Rankings submissions give attorneys the opportunity to showcase the caliber of their practices. Each case summary should tell that story.
For real estate transactions, that could mean describing developments that change the social fabric of a neighborhood, such as mixed-use developments or affordable housing. For bankruptcy, that could mean highlighting complexities or the need to keep peace among contentious creditors. For transactional commercial lawyers, it could mean setting up an exciting startup or assisting businesses that are representative of the local economy. Matters could highlight national trends, savvy strategic moves or tenacious discovery that uncovers evidence to flip the momentum of a case.
In other words, give the who, what, when, where and why — why it mattered to the client. Then discuss what the attorney did to assist the client that would set her apart from others in the market.
4. Your Lawyer Baseball Card
Some lawyers seem to think they need to fit into a mold to get anywhere in rankings submissions — but portraying a lawyer with boilerplate lawyerisms is the easiest way to be forgotten. To shine, every case summary and biography should portray the lawyer as a human being and how she approaches her practice. A lawyer’s baseball card should highlight major victories, achievements and impact on the legal system, but even quotidian work can illustrate an attorney’s particular strengths, skills and approaches to her practice. As a reviewer reads the submission, a character should form in the mind — a memorable and likeable character.
A submission’s strength lies in coherence. When I draft submissions, I begin with case summaries to get a sense of an attorney’s practice, achievements of the past year, strengths and personality. Then I take a bird’s-eye view of the career, including major achievements, involvement in changes in law, extracurricular activities, pro bono and charitable work, education, and formative experience, such as challenges faced as a woman or attorney of color.

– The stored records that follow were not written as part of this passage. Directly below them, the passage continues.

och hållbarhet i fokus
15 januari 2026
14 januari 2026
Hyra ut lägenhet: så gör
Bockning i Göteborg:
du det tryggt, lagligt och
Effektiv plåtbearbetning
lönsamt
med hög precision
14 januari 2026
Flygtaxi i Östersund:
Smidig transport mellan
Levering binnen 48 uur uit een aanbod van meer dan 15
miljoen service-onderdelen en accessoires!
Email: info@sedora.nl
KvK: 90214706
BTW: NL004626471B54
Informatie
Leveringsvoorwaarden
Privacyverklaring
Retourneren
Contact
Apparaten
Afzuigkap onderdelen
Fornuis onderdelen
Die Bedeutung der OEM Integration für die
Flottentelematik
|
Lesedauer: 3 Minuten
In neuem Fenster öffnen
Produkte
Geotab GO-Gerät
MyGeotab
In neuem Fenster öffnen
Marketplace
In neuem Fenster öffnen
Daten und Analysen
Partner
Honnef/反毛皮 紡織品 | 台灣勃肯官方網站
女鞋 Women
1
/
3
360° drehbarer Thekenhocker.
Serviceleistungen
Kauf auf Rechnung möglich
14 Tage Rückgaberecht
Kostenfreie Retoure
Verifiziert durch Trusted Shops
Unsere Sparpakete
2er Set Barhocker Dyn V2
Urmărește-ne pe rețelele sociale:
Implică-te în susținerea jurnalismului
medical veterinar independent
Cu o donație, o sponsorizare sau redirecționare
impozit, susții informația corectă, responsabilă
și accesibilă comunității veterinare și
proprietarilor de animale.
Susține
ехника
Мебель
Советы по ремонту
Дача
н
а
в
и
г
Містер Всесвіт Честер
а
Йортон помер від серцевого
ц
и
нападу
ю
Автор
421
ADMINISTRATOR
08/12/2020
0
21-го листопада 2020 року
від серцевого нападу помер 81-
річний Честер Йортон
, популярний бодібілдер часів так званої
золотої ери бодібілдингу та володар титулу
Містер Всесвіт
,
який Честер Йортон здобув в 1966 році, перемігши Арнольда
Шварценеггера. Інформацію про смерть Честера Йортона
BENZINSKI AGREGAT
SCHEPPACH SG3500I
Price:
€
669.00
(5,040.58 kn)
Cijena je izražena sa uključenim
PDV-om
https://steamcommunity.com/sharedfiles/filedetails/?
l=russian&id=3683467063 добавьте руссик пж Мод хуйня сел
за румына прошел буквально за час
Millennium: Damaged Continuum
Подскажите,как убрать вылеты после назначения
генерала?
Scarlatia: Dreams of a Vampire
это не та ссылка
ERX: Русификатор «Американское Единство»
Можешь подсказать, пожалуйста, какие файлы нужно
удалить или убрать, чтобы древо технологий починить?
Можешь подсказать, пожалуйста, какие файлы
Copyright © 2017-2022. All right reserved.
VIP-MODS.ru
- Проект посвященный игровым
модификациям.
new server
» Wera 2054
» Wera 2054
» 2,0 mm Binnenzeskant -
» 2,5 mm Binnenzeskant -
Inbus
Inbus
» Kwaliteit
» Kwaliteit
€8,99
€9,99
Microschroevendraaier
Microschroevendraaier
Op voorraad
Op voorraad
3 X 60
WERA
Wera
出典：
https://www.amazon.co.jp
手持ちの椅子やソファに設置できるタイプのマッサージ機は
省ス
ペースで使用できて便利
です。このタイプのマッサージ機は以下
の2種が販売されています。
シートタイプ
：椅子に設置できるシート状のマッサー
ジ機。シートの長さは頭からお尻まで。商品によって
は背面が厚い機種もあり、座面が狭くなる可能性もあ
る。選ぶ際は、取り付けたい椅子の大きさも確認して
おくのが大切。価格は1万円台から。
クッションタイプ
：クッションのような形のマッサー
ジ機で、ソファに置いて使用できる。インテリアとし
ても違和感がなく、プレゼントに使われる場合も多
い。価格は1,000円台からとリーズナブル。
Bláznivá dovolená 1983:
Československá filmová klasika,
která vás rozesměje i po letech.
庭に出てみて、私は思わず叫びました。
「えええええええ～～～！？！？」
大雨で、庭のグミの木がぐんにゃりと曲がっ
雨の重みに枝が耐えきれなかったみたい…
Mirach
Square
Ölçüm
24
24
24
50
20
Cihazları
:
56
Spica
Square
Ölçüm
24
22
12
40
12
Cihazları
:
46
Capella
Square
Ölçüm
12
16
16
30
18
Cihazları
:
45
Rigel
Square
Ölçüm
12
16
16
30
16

The biography and firm overview sections provide an opportunity to introduce the attorney as a character and introduce the rest of the content, summarizing key achievements, strengths and high points. When approaching these sections, and everything else in the submission, it’s worth reiterating the key point — remember your audience. While the firm’s website is crafted for potential clients, rankings submissions are meant to capture the attention of the reviewer or analyst, and show why your firm and attorney stand out.
5. Keep It on the Down-Low
Marketing can conflict with confidentiality, a primary concern for attorneys. Many rankings submissions honor confidentiality, including Chambers. Nonetheless, many attorneys are reluctant to name clients, even in the confidential section of a submission. There are ways to describe confidential elements of matters carefully and still illuminate the caliber of the client or the matter. Describe the client’s industry, and position the industry within the economy. Does the client have an international presence? Is it a leader in the sector or region? Give the size of the client, and check its ranking on the Fortune 500 list.
Say a firm represents Google but doesn’t want to name the company. It could say something like, “The firm represents a Fortune 50 global technology company.” Fortune 50 telegraphs the size and prestige of the client, but continues to protect confidentiality.
When it comes to confidential monetary amounts, many attorneys are comfortable with ballpark estimates — the plaintiff sought eight figures in damages, or the attorney secured a confidential settlement for a small fraction of sought damages.
Details can help a submission come alive despite confidentiality limitations. Remember that these case studies aren’t about the client; client and case descriptions provide context for the real focus, which is the lawyer’s skills and experience. Show how the attorney set herself apart from other lawyers practicing in the area. That’s what matters.